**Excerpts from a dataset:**
[Start of section]

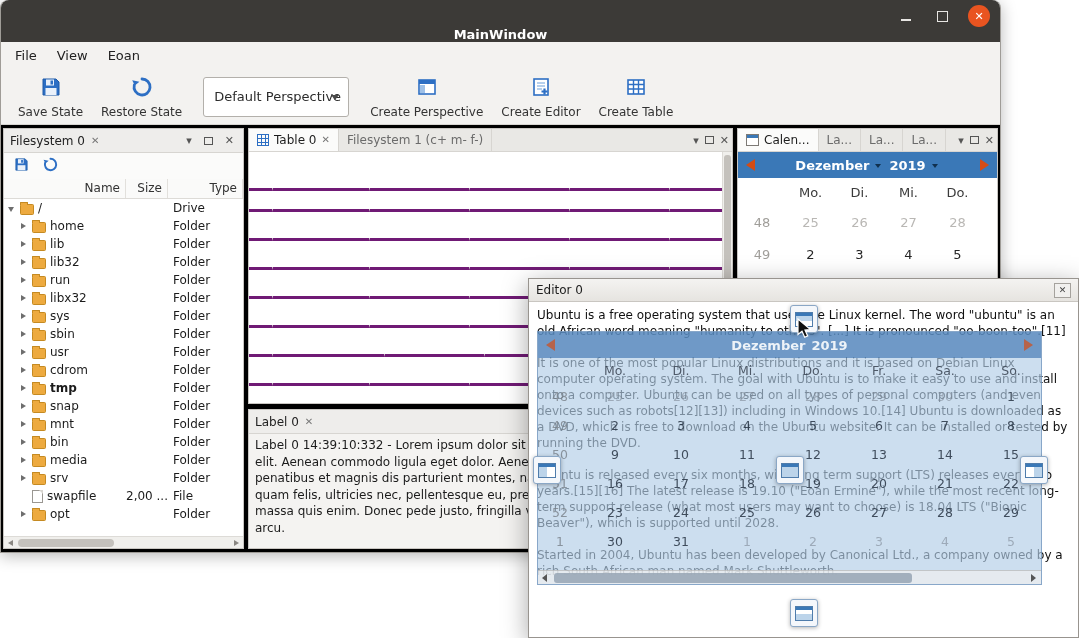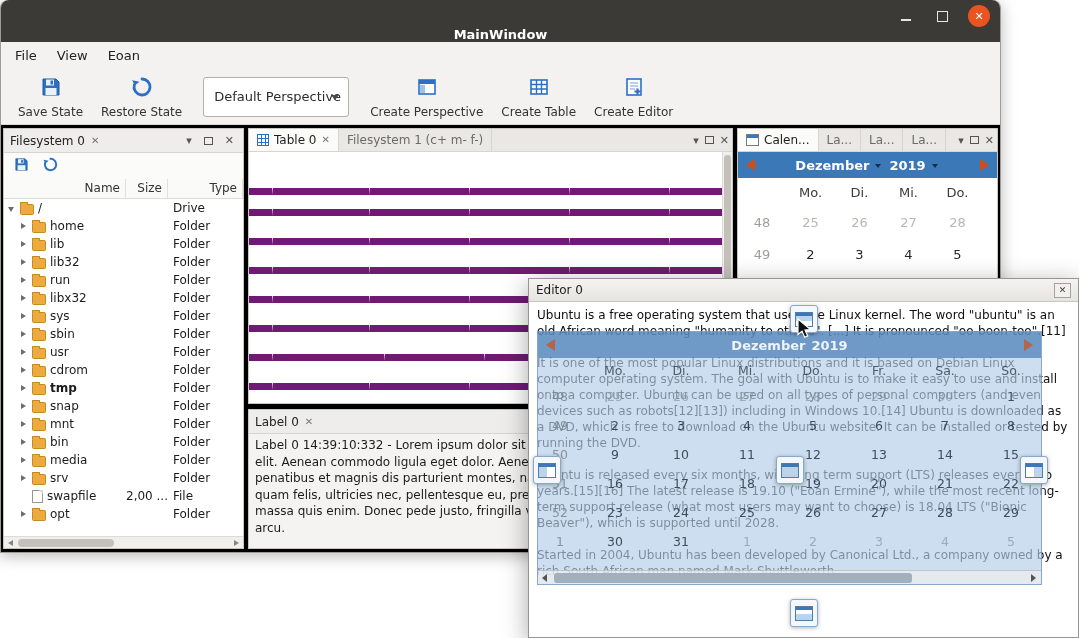--- a/index.html
+++ b/index.html
@@ -194,18 +194,18 @@
     </div>
     <div class="tool-btn">
       <span><svg width="24" height="24" viewBox="0 0 24 24">
-            <rect x="4" y="5" width="16" height="14" fill="#fff" stroke="#2d6fc4" stroke-width="1.6"></rect>
-            <path d="M4 9.5h16M4 14h16M9.5 5v14M14.5 5v14" stroke="#2d6fc4" stroke-width="1.4"></path>
-          </svg></span>
-      <span class="tlabel">Create Table</span>
-    </div>
-    <div class="tool-btn">
-      <span><svg width="24" height="24" viewBox="0 0 24 24">
             <rect x="5" y="4" width="14" height="16" fill="#fff" stroke="#2d6fc4" stroke-width="1.6"></rect>
             <path d="M8 8h8M8 11h8M8 14h5" stroke="#9fc1e8" stroke-width="1.5"></path>
             <path d="M15.5 13.5v6M12.5 16.5h6" stroke="#2d6fc4" stroke-width="2.2"></path>
           </svg></span>
       <span class="tlabel">Create Editor</span>
+    </div>
+    <div class="tool-btn">
+      <span><svg width="24" height="24" viewBox="0 0 24 24">
+            <rect x="4" y="5" width="16" height="14" fill="#fff" stroke="#2d6fc4" stroke-width="1.6"></rect>
+            <path d="M4 9.5h16M4 14h16M9.5 5v14M14.5 5v14" stroke="#2d6fc4" stroke-width="1.4"></path>
+          </svg></span>
+      <span class="tlabel">Create Table</span>
     </div>
   </div>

[End of section]

**TASK PROMPT:** Provide the number of lines in the entries above on which the string "tlabel" is found, and no other text.

**TASK OUTPUT:** 3